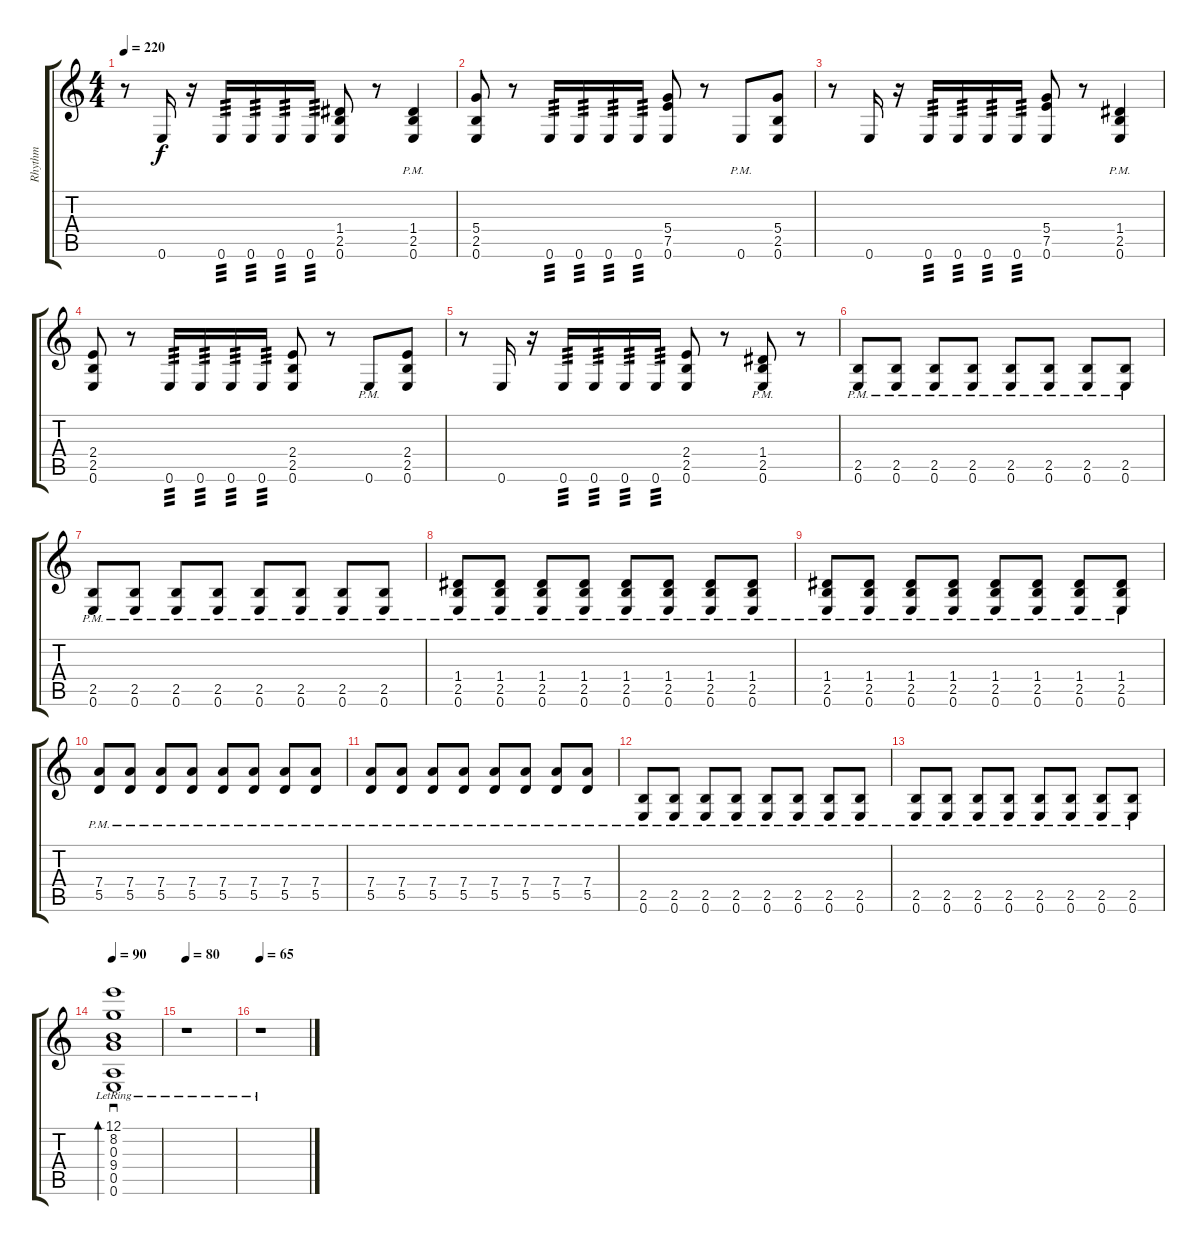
\track ("Rhythm" "Rhythm") {instrument acousticguitarnylon}
\staff {score tabs}
\tuning (E4 B3 G3 D3 A2 E2) {hide}
\ts (4 4)
\tempo 220
\clef g2
\ks c
r.8{dy f} 0.6.16 r.16 0.6.16{tp 3} 0.6.16{tp 3} 0.6.16{tp 3} 0.6.16{tp 3} (1.4 2.5 0.6).8 r.8 (1.4 2.5 0.6{pm}).4 |
(5.4 2.5 0.6).8{volume 13 instrument overdrivenguitar} r.8 0.6.16{tp 3} 0.6.16{tp 3} 0.6.16{tp 3} 0.6.16{tp 3} (5.4 7.5 0.6).8 r.8 0.6{pm}.8 (5.4 2.5 0.6).8 |
r.8 0.6.16 r.16 0.6.16{tp 3} 0.6.16{tp 3} 0.6.16{tp 3} 0.6.16{tp 3} (5.4 7.5 0.6).8 r.8 (1.4 2.5 0.6{pm}).4 |
(2.4 2.5 0.6).8{volume 13 instrument overdrivenguitar} r.8 0.6.16{tp 3} 0.6.16{tp 3} 0.6.16{tp 3} 0.6.16{tp 3} (2.4 2.5 0.6).8 r.8 0.6{pm}.8 (2.4 2.5 0.6).8 |
r.8 0.6.16 r.16 0.6.16{tp 3} 0.6.16{tp 3} 0.6.16{tp 3} 0.6.16{tp 3} (2.4 2.5 0.6).8 r.8 (1.4 2.5 0.6{pm}).8 r.8 |
(2.5{pm} 0.6{pm}).8 (2.5{pm} 0.6{pm}).8 (2.5{pm} 0.6{pm}).8 (2.5{pm} 0.6{pm}).8 (2.5{pm} 0.6{pm}).8 (2.5{pm} 0.6{pm}).8 (2.5{pm} 0.6{pm}).8 (2.5{pm} 0.6{pm}).8 |
(2.5{pm} 0.6{pm}).8 (2.5{pm} 0.6{pm}).8 (2.5{pm} 0.6{pm}).8 (2.5{pm} 0.6{pm}).8 (2.5{pm} 0.6{pm}).8 (2.5{pm} 0.6{pm}).8 (2.5{pm} 0.6{pm}).8 (2.5{pm} 0.6{pm}).8 |
(1.4{pm} 2.5{pm} 0.6{pm}).8 (1.4{pm} 2.5{pm} 0.6{pm}).8 (1.4{pm} 2.5{pm} 0.6{pm}).8 (1.4{pm} 2.5{pm} 0.6{pm}).8 (1.4{pm} 2.5{pm} 0.6{pm}).8 (1.4{pm} 2.5{pm} 0.6{pm}).8 (1.4{pm} 2.5{pm} 0.6{pm}).8 (1.4{pm} 2.5{pm} 0.6{pm}).8 |
(1.4{pm} 2.5{pm} 0.6{pm}).8 (1.4{pm} 2.5{pm} 0.6{pm}).8 (1.4{pm} 2.5{pm} 0.6{pm}).8 (1.4{pm} 2.5{pm} 0.6{pm}).8 (1.4{pm} 2.5{pm} 0.6{pm}).8 (1.4{pm} 2.5{pm} 0.6{pm}).8 (1.4{pm} 2.5{pm} 0.6{pm}).8 (1.4{pm} 2.5{pm} 0.6{pm}).8 |
(7.4{pm} 5.5{pm}).8 (7.4{pm} 5.5{pm}).8 (7.4{pm} 5.5{pm}).8 (7.4{pm} 5.5{pm}).8 (7.4{pm} 5.5{pm}).8 (7.4{pm} 5.5{pm}).8 (7.4{pm} 5.5{pm}).8 (7.4{pm} 5.5{pm}).8 |
(7.4{pm} 5.5{pm}).8 (7.4{pm} 5.5{pm}).8 (7.4{pm} 5.5{pm}).8 (7.4{pm} 5.5{pm}).8 (7.4{pm} 5.5{pm}).8 (7.4{pm} 5.5{pm}).8 (7.4{pm} 5.5{pm}).8 (7.4{pm} 5.5{pm}).8 |
(2.5{pm} 0.6{pm}).8 (2.5{pm} 0.6{pm}).8 (2.5{pm} 0.6{pm}).8 (2.5{pm} 0.6{pm}).8 (2.5{pm} 0.6{pm}).8 (2.5{pm} 0.6{pm}).8 (2.5{pm} 0.6{pm}).8 (2.5{pm} 0.6{pm}).8 |
(2.5{pm} 0.6{pm}).8 (2.5{pm} 0.6{pm}).8 (2.5{pm} 0.6{pm}).8 (2.5{pm} 0.6{pm}).8 (2.5{pm} 0.6{pm}).8 (2.5{pm} 0.6{pm}).8 (2.5{pm} 0.6{pm}).8 (2.5{pm} 0.6{pm}).8 |
\tempo 90
(12.1 8.2{lr} 0.3{lr} 9.4{lr} 0.5{lr} 0.6{lr}).1{sd bd 240} |
\tempo 80
r.1 |
\tempo 65
r.1
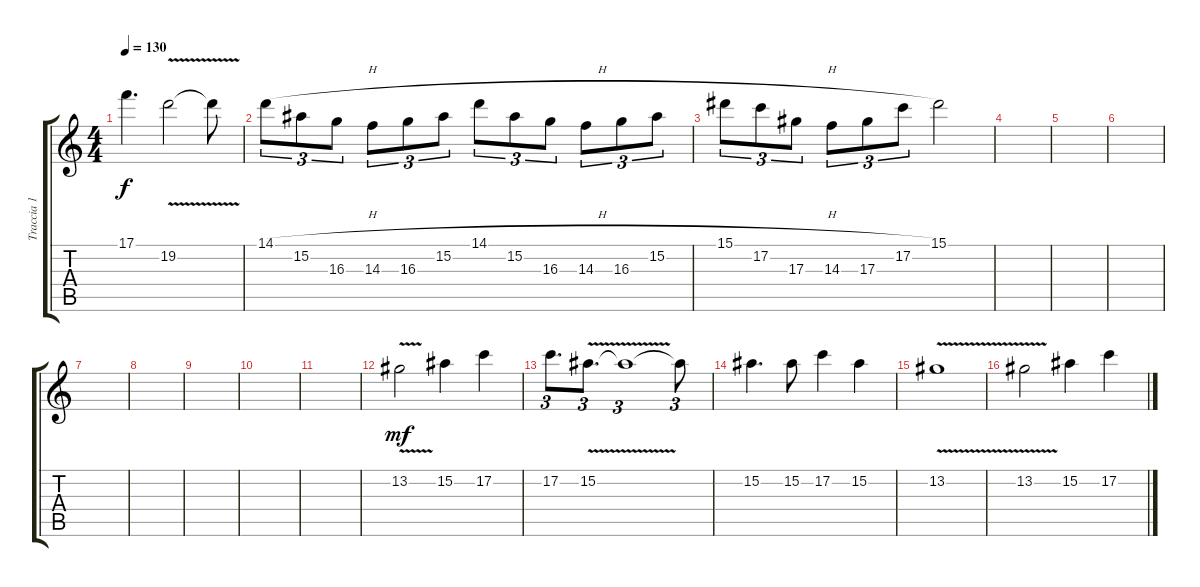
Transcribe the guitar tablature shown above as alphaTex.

\track ("Traccia 1" "Traccia 1") {instrument distortionguitar}
\staff {score tabs}
\tuning (C4 G3 Eb3 Bb2 F2 C2) {hide}
\ts (4 4)
\tempo 130
\clef g2
\ks c
17.1{t}.4{d dy f} 19.2{v}.2 19.2{t}.8 |
14.1{h}.8{tu (3 2)} 15.2.8{tu (3 2)} 16.3.8{tu (3 2)} 14.3.8{tu (3 2)} 16.3.8{tu (3 2)} 15.2.8{tu (3 2)} 14.1{h}.8{tu (3 2)} 15.2.8{tu (3 2)} 16.3.8{tu (3 2)} 14.3.8{tu (3 2)} 16.3.8{tu (3 2)} 15.2.8{tu (3 2)} |
15.1{h}.8{tu (3 2)} 17.2.8{tu (3 2)} 17.3.8{tu (3 2)} 14.3.8{tu (3 2)} 17.3.8{tu (3 2)} 17.2.8{tu (3 2)} 15.1.2 |
|
|
|
|
|
|
|
|
13.2{v}.2{dy mf} 15.2.4 17.2.4 |
17.2.8{d tu (3 2)} 15.2{v}.8{d tu (3 2)} 15.2{t}.1{tu (3 2)} 15.2{t}.8{tu (3 2)} |
15.2.4{d} 15.2.8 17.2.4 15.2.4 |
13.2{v}.1 |
13.2{v}.2 15.2.4 17.2.4
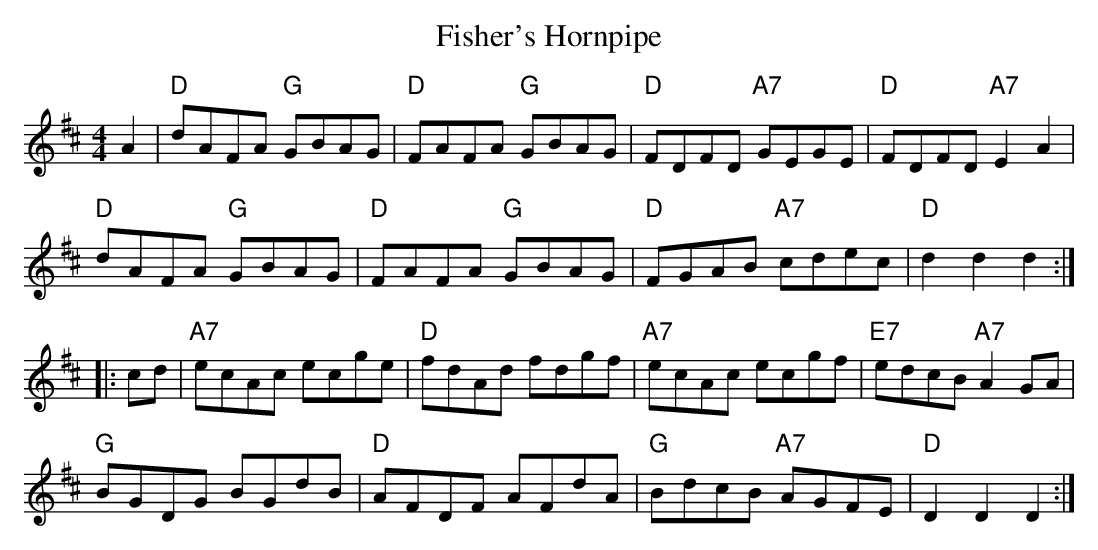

TASK TO COMPLETE:
Rewrite every entry with each "overdrivenguitar" swapped for "cleanguitar" and everything else unchanged. Leave the pictures out.

FINAL RESULT:
\track ("Rhythm" "Rhythm") {instrument acousticguitarnylon}
\staff {score tabs}
\tuning (E4 B3 G3 D3 A2 E2) {hide}
\ts (4 4)
\tempo 220
\clef g2
\ks c
r.8{dy f} 0.6.16 r.16 0.6.16{tp 3} 0.6.16{tp 3} 0.6.16{tp 3} 0.6.16{tp 3} (1.4 2.5 0.6).8 r.8 (1.4 2.5 0.6{pm}).4 |
(5.4 2.5 0.6).8{volume 13 instrument cleanguitar} r.8 0.6.16{tp 3} 0.6.16{tp 3} 0.6.16{tp 3} 0.6.16{tp 3} (5.4 7.5 0.6).8 r.8 0.6{pm}.8 (5.4 2.5 0.6).8 |
r.8 0.6.16 r.16 0.6.16{tp 3} 0.6.16{tp 3} 0.6.16{tp 3} 0.6.16{tp 3} (5.4 7.5 0.6).8 r.8 (1.4 2.5 0.6{pm}).4 |
(2.4 2.5 0.6).8{volume 13 instrument cleanguitar} r.8 0.6.16{tp 3} 0.6.16{tp 3} 0.6.16{tp 3} 0.6.16{tp 3} (2.4 2.5 0.6).8 r.8 0.6{pm}.8 (2.4 2.5 0.6).8 |
r.8 0.6.16 r.16 0.6.16{tp 3} 0.6.16{tp 3} 0.6.16{tp 3} 0.6.16{tp 3} (2.4 2.5 0.6).8 r.8 (1.4 2.5 0.6{pm}).8 r.8 |
(2.5{pm} 0.6{pm}).8 (2.5{pm} 0.6{pm}).8 (2.5{pm} 0.6{pm}).8 (2.5{pm} 0.6{pm}).8 (2.5{pm} 0.6{pm}).8 (2.5{pm} 0.6{pm}).8 (2.5{pm} 0.6{pm}).8 (2.5{pm} 0.6{pm}).8 |
(2.5{pm} 0.6{pm}).8 (2.5{pm} 0.6{pm}).8 (2.5{pm} 0.6{pm}).8 (2.5{pm} 0.6{pm}).8 (2.5{pm} 0.6{pm}).8 (2.5{pm} 0.6{pm}).8 (2.5{pm} 0.6{pm}).8 (2.5{pm} 0.6{pm}).8 |
(1.4{pm} 2.5{pm} 0.6{pm}).8 (1.4{pm} 2.5{pm} 0.6{pm}).8 (1.4{pm} 2.5{pm} 0.6{pm}).8 (1.4{pm} 2.5{pm} 0.6{pm}).8 (1.4{pm} 2.5{pm} 0.6{pm}).8 (1.4{pm} 2.5{pm} 0.6{pm}).8 (1.4{pm} 2.5{pm} 0.6{pm}).8 (1.4{pm} 2.5{pm} 0.6{pm}).8 |
(1.4{pm} 2.5{pm} 0.6{pm}).8 (1.4{pm} 2.5{pm} 0.6{pm}).8 (1.4{pm} 2.5{pm} 0.6{pm}).8 (1.4{pm} 2.5{pm} 0.6{pm}).8 (1.4{pm} 2.5{pm} 0.6{pm}).8 (1.4{pm} 2.5{pm} 0.6{pm}).8 (1.4{pm} 2.5{pm} 0.6{pm}).8 (1.4{pm} 2.5{pm} 0.6{pm}).8 |
(7.4{pm} 5.5{pm}).8 (7.4{pm} 5.5{pm}).8 (7.4{pm} 5.5{pm}).8 (7.4{pm} 5.5{pm}).8 (7.4{pm} 5.5{pm}).8 (7.4{pm} 5.5{pm}).8 (7.4{pm} 5.5{pm}).8 (7.4{pm} 5.5{pm}).8 |
(7.4{pm} 5.5{pm}).8 (7.4{pm} 5.5{pm}).8 (7.4{pm} 5.5{pm}).8 (7.4{pm} 5.5{pm}).8 (7.4{pm} 5.5{pm}).8 (7.4{pm} 5.5{pm}).8 (7.4{pm} 5.5{pm}).8 (7.4{pm} 5.5{pm}).8 |
(2.5{pm} 0.6{pm}).8 (2.5{pm} 0.6{pm}).8 (2.5{pm} 0.6{pm}).8 (2.5{pm} 0.6{pm}).8 (2.5{pm} 0.6{pm}).8 (2.5{pm} 0.6{pm}).8 (2.5{pm} 0.6{pm}).8 (2.5{pm} 0.6{pm}).8 |
(2.5{pm} 0.6{pm}).8 (2.5{pm} 0.6{pm}).8 (2.5{pm} 0.6{pm}).8 (2.5{pm} 0.6{pm}).8 (2.5{pm} 0.6{pm}).8 (2.5{pm} 0.6{pm}).8 (2.5{pm} 0.6{pm}).8 (2.5{pm} 0.6{pm}).8 |
\tempo 90
(12.1 8.2{lr} 0.3{lr} 9.4{lr} 0.5{lr} 0.6{lr}).1{sd bd 240} |
\tempo 80
r.1 |
\tempo 65
r.1
Transcribe the guitar tablature shown above as alphaTex.

\track ("Traccia 1" "Traccia 1") {instrument distortionguitar}
\staff {score tabs}
\tuning (C4 G3 Eb3 Bb2 F2 C2) {hide}
\ts (4 4)
\tempo 130
\clef g2
\ks c
17.1{t}.4{d dy f} 19.2{v}.2 19.2{t}.8 |
14.1{h}.8{tu (3 2)} 15.2.8{tu (3 2)} 16.3.8{tu (3 2)} 14.3.8{tu (3 2)} 16.3.8{tu (3 2)} 15.2.8{tu (3 2)} 14.1{h}.8{tu (3 2)} 15.2.8{tu (3 2)} 16.3.8{tu (3 2)} 14.3.8{tu (3 2)} 16.3.8{tu (3 2)} 15.2.8{tu (3 2)} |
15.1{h}.8{tu (3 2)} 17.2.8{tu (3 2)} 17.3.8{tu (3 2)} 14.3.8{tu (3 2)} 17.3.8{tu (3 2)} 17.2.8{tu (3 2)} 15.1.2 |
|
|
|
|
|
|
|
|
13.2{v}.2{dy mf} 15.2.4 17.2.4 |
17.2.8{d tu (3 2)} 15.2{v}.8{d tu (3 2)} 15.2{t}.1{tu (3 2)} 15.2{t}.8{tu (3 2)} |
15.2.4{d} 15.2.8 17.2.4 15.2.4 |
13.2{v}.1 |
13.2{v}.2 15.2.4 17.2.4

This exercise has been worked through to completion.